Lined up closely together, the panels change their rhythm as they near the edge of the building and then disappear behind it. At ground level, flat concrete panels filled with gray glass fibre build a counterpoint to the vertical grain of the facade and produce a striking diagonal effect from the street.
Along this “public” side, where the building is viewed at an angle, a special dynamic effect develops from the combination of vertical panels and reflective glass. At a distance, the glass is not visible between the panels, making the walls seem closed. However, when approaching the building the glass surfaces become more apparent until the panels disappear completely.
The building envelope is almost completely reflective, before the opposite phenomenon appears and the earthy materiality of the building once again prevails. The resulting effect is unusual – the same building appears both glassy and opaque at the same time.

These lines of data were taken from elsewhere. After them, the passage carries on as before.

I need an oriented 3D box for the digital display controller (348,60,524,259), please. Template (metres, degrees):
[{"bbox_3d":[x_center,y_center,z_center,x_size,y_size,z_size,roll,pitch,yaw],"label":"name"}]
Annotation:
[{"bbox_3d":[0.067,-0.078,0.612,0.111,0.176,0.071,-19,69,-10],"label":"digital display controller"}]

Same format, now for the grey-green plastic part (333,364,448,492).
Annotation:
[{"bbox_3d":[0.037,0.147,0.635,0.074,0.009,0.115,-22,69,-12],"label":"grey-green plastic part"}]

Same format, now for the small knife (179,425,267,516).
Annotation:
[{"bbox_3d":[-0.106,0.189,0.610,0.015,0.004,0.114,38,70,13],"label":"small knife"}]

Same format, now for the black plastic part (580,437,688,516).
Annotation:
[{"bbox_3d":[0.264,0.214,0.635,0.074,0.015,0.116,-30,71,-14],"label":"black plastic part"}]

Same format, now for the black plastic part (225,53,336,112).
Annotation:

CILSE’s other two facades are inward-looking, and laboratories and other service areas are located here. Despite changes to the requirements, the simplicity of the building structure makes it necessary to stay within the range of glass and concrete materials. Therefore, in a compositional approach, two wide strips of sandstone-colored concrete separate the window surfaces. Glassfibre reinforced concrete from Rieder in a U-form was also used here – however with a wider back. The width of the formparts is in turn identical to the glass surfaces on the public side of the building. Special attention is paid to the corners of the building, where the glassfibre reinforced concrete is reinforced by deep panels in flat form parts.